In my case I wrote a collection working like a set. I can pass some initial elements. These elements should be validated. If one element is a duplicate an exception have to be thrown. In order of the loose-typed array_unqiue
I came up with this solution (which can be adapted very easy to unify an array).
$boundN = count( $elements );
$boundM = $boundN - 1;
for ( $m = 0; $m < $boundM; $m++ )
{
for ( $n = $m + 1; $n < $boundN; $n++ )
{
if ( $elements[ $m ] === $elements[ $n ] )
{
throw new DuplicateElementException( 'The initial values contain duplicates.' );
}
}
}
At least I minified the iterations in the inner loop. One can assume, that all passed elements in the outer loop are validated and don't have to be validated again.
My question is: Is there a shorter algorithm equal to algorithms like Quick Search
or something?
In your example, it's the specific instance of each object which is unique. The spl_object_id method can get a unique identifier for each object, and you can use those as keys in an associative array to collapse for duplicates. There are a few shorthand ways to write it, but a self-contained example might be:
<?php
class Foo {
private $data;
public function __construct($data) {
$this -> data = $data;
}
}
$f1 = new Foo( 42 );
$f2 = $f1;
$f3 = new Foo( 42 );
$f4 = new Foo( '42' );
$f5 = new Foo( 'Bar' );
$a = [ $f1, $f2, $f3, $f4, $f5 ];
$b = obj_unique($a);
print_r($b);
function obj_unique(array $not_unique) {
$tmp = [];
foreach($not_unique as $value) {
$tmp[spl_object_id($value)] = $value;
}
return array_values($tmp);
}
This creates the following output, which is missing the duplicate values.
Array
(
[0] => Foo Object
(
[data:Foo:private] => 42
)
[1] => Foo Object
(
[data:Foo:private] => 42
)
[2] => Foo Object
(
[data:Foo:private] => 42
)
[3] => Foo Object
(
[data:Foo:private] => Bar
)
)
This idea could be trivially modified to throw an exception if the array already contains the key.

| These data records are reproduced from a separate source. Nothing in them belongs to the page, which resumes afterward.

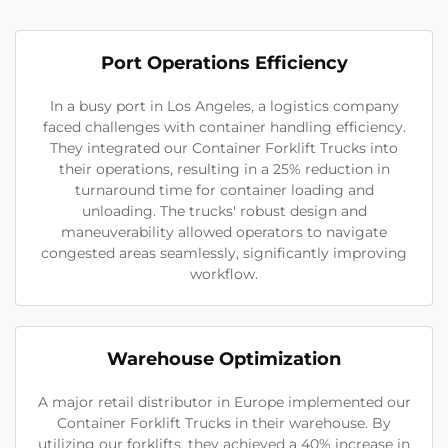
Port Operations Efficiency
In a busy port in Los Angeles, a logistics company
faced challenges with container handling efficiency.
They integrated our Container Forklift Trucks into
their operations, resulting in a 25% reduction in
turnaround time for container loading and
unloading. The trucks' robust design and
maneuverability allowed operators to navigate
congested areas seamlessly, significantly improving
workflow.
Warehouse Optimization
A major retail distributor in Europe implemented our
Container Forklift Trucks in their warehouse. By
utilizing our forklifts, they achieved a 40% increase in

if(contains_duplicates($a)) {
throw new Exception("Duplicates are bad etc etc ...");
}
function contains_duplicates(array $test) {
$tmp = [];
foreach($test as $value) {
$key = spl_object_id($value);
if(array_key_exists($key, $tmp)) {
// duplicates
return true;
}
$tmp[$key] = $value;
}
// no duplicates
return false;
}
The ===
operator on an Object has the same behaviour as this. It is an instance-wise comparison, not a comparison of the contents of the object, which is something you should be aware of.